* [GIVEN PASSAGE]
——————————

Letters to the Editor: 11-7-2013


It is so shockingly disheartening that 4J has turned its back on Lane County’s children by withdrawing from the Education Service District. The philosophy that makes ESD functional, by supplying important educational services, is based on all players playing. When the biggest district pulls the plug on essential services that benefit all of Lane County’s students, the system suffers irreparable damage. Due to its size, 4J doesn’t think they need the ESD, but many of our smaller school districts rely on crucial ESD services that they can’t afford on their own. 

Kudos to Springfield and Bethel for being team players. Only advocating for your own, 4J, will ultimately bring us all down. 

Michelle Holman, Deadwood 


We often hear that “hungry people are not the government’s concern.” But as FOOD for Lane County executive director Beverlee Hughes has explained, these are our neighbors, our classmates, our coworkers, and the average food stamp allocation is just $130 per person per month. The recent cut in food stamps will lower the monthly food assistance to more than 811,000 Oregonians, including 181,334 school-age students. 

Yes, the number requesting food stamps is growing! Yes, food is becoming more expensive! For the world’s richest country to now take the food out of the mouths of our low-income neighbors is unthinkable but it has really happened. Tell our representatives in Congress we want cuts restored. Remember, too, that FOOD for Lane County needs our support more than ever! 

 Ruth Duemler, Eugene


While I agreed with most of the points made in Kayla Godowa Tufti’s column [10/31] on the UO, I felt that she missed a good opportunity to educate others due to her incorrect approach. She wrote, “Let’s not be naïve and convince ourselves that the same sexist, racist, oppressive, colonist institution that is responsible for the mockery and marginalization of our disenfranchised communities gives a damn about us.” This statement makes a generalization about the UO community that is overly pessimistic and leads to a closure of communication between the two parties. The statement creates an enemy where there need not be one. Has there been a history of racism, sexism and colonialism in Oregon? Yes, obviously. But to make things better you have to reach out to others and educate them in a way that doesn’t first throw mud in their faces.

——————————

* [MATERIAL SUPPLIED]
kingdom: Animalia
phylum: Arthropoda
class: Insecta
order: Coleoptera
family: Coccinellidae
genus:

——————————

* [EXERCISES]
- a) In the letters to the editor, what is the average food stamp allocation per person per month?
- b) From the letters to the editor, quote word for word the part that opens with the words containing "It is so shockingly" and closes with "us all down.".

* [OUTPUTS]
- a) $130

- b)
It is so shockingly disheartening that 4J has turned its back on Lane County’s children by withdrawing from the Education Service District. The philosophy that makes ESD functional, by supplying important educational services, is based on all players playing. When the biggest district pulls the plug on essential services that benefit all of Lane County’s students, the system suffers irreparable damage. Due to its size, 4J doesn’t think they need the ESD, but many of our smaller school districts rely on crucial ESD services that they can’t afford on their own. 

Kudos to Springfield and Bethel for being team players. Only advocating for your own, 4J, will ultimately bring us all down.